As more than 180 nations seemingly at least offer some promise of greenhouse gas reductions and adoption of renewable energy, new vehicles, and energy efficiency measures, the far less than definitive result of Paris will give rise to an oddly rolling advance on the issue, hopefully moving forward in time toward goals that must be reached.

In this regard, Brown's extraordinary efforts positioning California, one of the most advanced industrial economies in the world as its seventh or eighth, depending on the source, largest, as a well-functioning model for the rest of the world are critical.

And so is the movement that Brown began spearheading earlier this year, the so-called "Under 2 MOU" drive. The phrase refers to memoranda of understanding signed by subnational governments around the world to keep their share of greenhouse gas emissions below the 2 degree Celsius (3.6 degree Fahrenheit) rise after which much worse climate changes occur. All signatories agree to reduce their greenhouse gas emissions 80 to 95 percent, or limit to 2 metric tons CO2-equivalent per capita, by 2050.

Brown, who has a very extensive speaking and negotiating schedule in Paris, was delayed in arriving by the jihadist attack on San Bernardino, which he explored for himself on site before the Federal Bureau of Investigation took over a case with clear global linkages and implications.

Over the weekend, in an event at the Paris residence of the US ambassador, Brown presided over a set of new signatories to the Under 2 MOU which expanded its scope to nearly a quarter of the world economy in aggregate. He intends to go beyond that by the end of the week.

Former Governor Arnold Schwarzenegger appeared with Brown in Paris as the two governors touted the positive effects for California's massive economy from renewable energy and climate change efforts.

Brown, of course, is building on major steps taken by his predecessors, Governors Arnold Schwarzenegger and Gray Davis, as I've discussed before.

Schwarzenegger, who enacted the overarching climate change package in 2006, has his own schedule in Paris, where, reports say, at a California delegation luncheon he jokingly referred to Brown and himself as "one mind in two bodies."

But it was Brown, as I forecast a year ago, who delivered tremendously on the promise of his record 4th Inaugural Address by proposing and enacting a 50 percent renewable energy requirement for California's electric power by 2030, a doubling of already nation-leading energy efficiency requirements, and more reductions in greenhouse gas emissions.

Only his bid to cut oil use in half by 2030 came up short, victim of a new alliance between the oil industry and some Assembly Democrats. But the night, as the saying goes, is still young.

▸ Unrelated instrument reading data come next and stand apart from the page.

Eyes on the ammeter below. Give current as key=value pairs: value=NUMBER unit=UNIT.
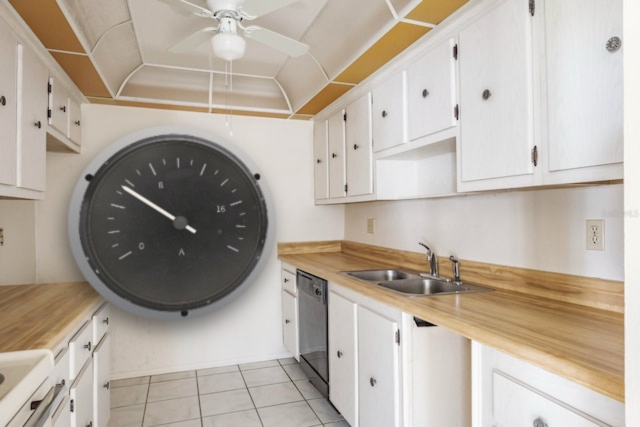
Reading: value=5.5 unit=A
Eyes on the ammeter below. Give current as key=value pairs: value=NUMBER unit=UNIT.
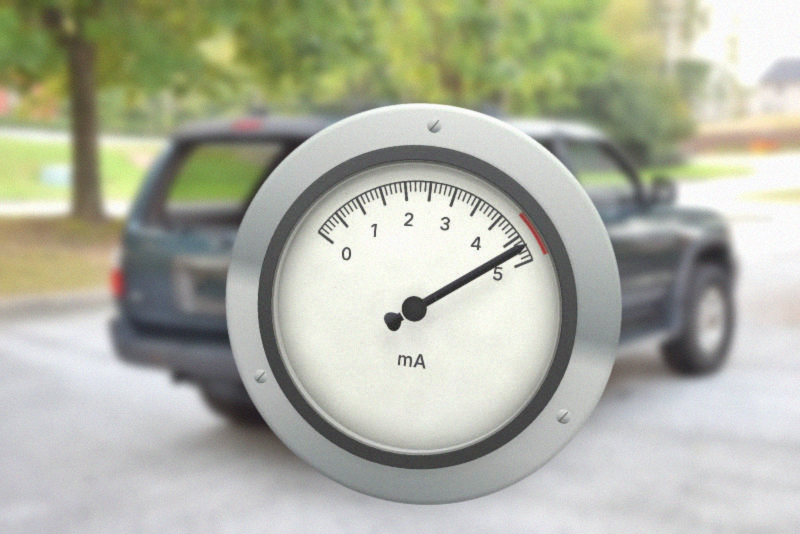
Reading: value=4.7 unit=mA
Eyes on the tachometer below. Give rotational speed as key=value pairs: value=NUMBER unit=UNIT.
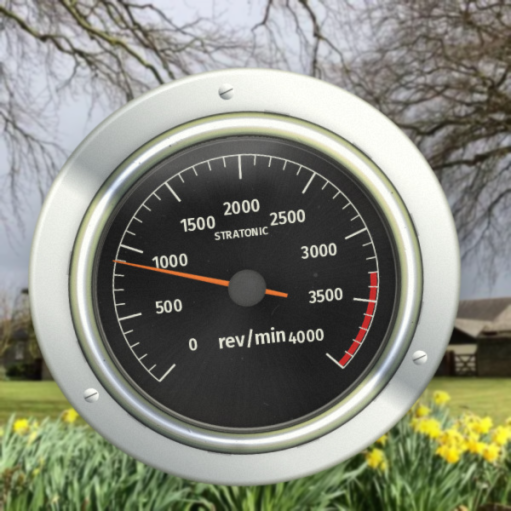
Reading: value=900 unit=rpm
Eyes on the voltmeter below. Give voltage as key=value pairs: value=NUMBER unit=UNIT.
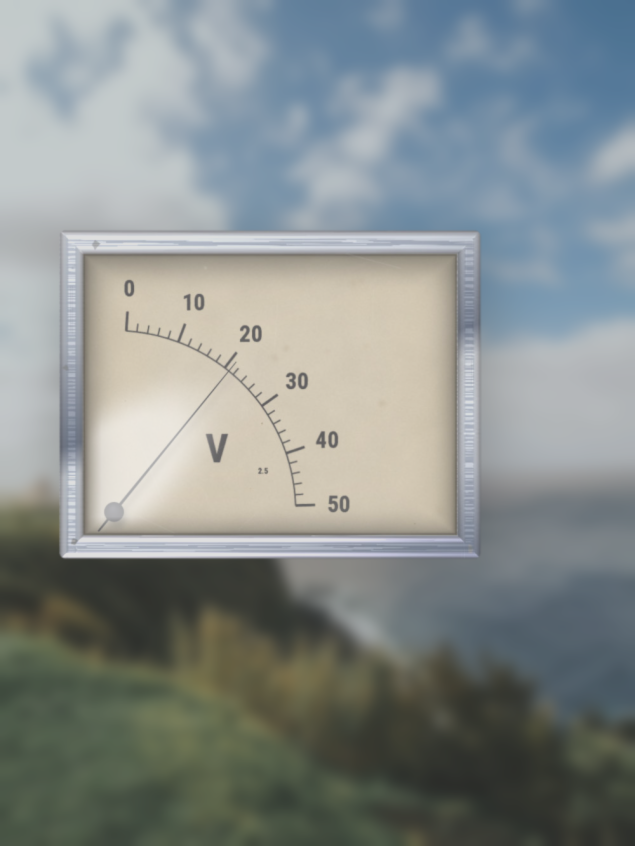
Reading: value=21 unit=V
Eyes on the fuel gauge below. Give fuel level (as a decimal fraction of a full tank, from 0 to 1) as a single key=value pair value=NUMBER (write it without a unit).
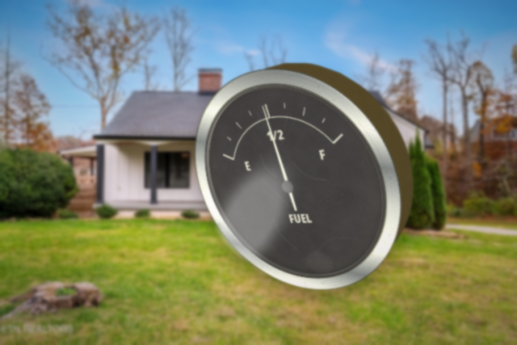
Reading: value=0.5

In reality, Brown is ramping up the ramped up efforts of Schwarzenegger and Davis which in turn had their early beginnings in the renewable energy and conservation programs of his first go-round as governor.

I well remember Brown at a gathering of renewable energy advocates inside the administration -- SolarCal, the Energy Commission, Office of Appropriate Technology and so on -- in December 1982 at the stunning seaside Asilomar conference center in Northern California. Brown's ongoing commitment was clear, even if his career path as he prepared to leave the governorship was not.

In June 1992, the morning after his last presidential primary, Brown woke me up (we were both staying at his sister Kathleen's home in the Hollywood Hills) to discuss his next steps. He was the runner-up for the Democratic presidential nomination behind eventual President Bill Clinton.

What engaged Brown most was the upcoming first ever UN-sponsored Earth Summit in Rio, where climate change would first figure prominently on the world political stage.

In February 2001, with his former chief of staff Gray Davis embroiled in an electric power crisis spun up by power companies manipulating a very unwise deregulation scheme, we did an intriguing Q&A for the LA Weekly (more to follow on that) on how the crisis contained seeds of opportunity to move anew on renewables and climate change in its aftermath. Which Governor Davis did the following year.

Crises change, but the opportunity for leadership not only remains but increases.